Text provided:
GameFace is a British sitcom created by, written by and starring Roisin Conaty. The pilot aired on Channel 4 on 23 April 2014. The first series began on E4 on 12 October 2017 and ended with the second series on Channel 4 on 14 August 2019. The show followed Marcella's (Conaty) life as she takes life coaching and attempts to find acting work.

Plot
Marcella Donoghue is trying to make it as an actress and is generally struggling through life. She is finding it hard to get acting parts and has a string of short-term jobs which she dislikes. She cannot find love since having broken up with her boyfriend of 12 years. She is in serious debt, and is living in a house share. In the meantime she spends most of her time with her life coach – attempting to find solutions to her problems – and her driving instructor.

Supplied material:
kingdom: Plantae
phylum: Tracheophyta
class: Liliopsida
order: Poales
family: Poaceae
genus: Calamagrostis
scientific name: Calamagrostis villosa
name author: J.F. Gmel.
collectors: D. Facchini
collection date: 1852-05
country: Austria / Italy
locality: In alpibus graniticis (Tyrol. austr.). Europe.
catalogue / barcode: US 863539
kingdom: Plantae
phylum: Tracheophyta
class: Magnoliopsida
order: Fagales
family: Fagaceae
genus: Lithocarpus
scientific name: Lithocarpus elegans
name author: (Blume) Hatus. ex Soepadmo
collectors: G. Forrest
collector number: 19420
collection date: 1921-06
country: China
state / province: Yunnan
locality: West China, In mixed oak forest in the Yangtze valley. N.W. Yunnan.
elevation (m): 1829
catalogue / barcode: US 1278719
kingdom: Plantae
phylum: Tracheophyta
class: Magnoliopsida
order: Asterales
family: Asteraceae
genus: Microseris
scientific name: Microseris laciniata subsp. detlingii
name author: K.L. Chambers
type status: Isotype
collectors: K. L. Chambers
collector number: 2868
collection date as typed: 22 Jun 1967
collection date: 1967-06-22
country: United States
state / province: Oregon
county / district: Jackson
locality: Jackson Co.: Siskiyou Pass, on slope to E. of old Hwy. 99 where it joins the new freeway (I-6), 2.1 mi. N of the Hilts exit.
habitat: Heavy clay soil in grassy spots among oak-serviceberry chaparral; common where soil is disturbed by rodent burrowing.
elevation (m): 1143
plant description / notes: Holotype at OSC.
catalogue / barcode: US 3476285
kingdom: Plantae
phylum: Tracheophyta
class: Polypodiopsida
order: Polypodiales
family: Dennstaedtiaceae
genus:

Parts of the exercise:
**A.** In the passage on GameFace, on which channel and on what date did the pilot air?
**B.** Reproduce the portion of the passage on GameFace starting with "GameFace is a" and going on through "find acting work.".

Expected outputs:
**A.** Channel 4, on 23 April 2014.

**B.**
GameFace is a British sitcom created by, written by and starring Roisin Conaty. The pilot aired on Channel 4 on 23 April 2014. The first series began on E4 on 12 October 2017 and ended with the second series on Channel 4 on 14 August 2019. The show followed Marcella's (Conaty) life as she takes life coaching and attempts to find acting work.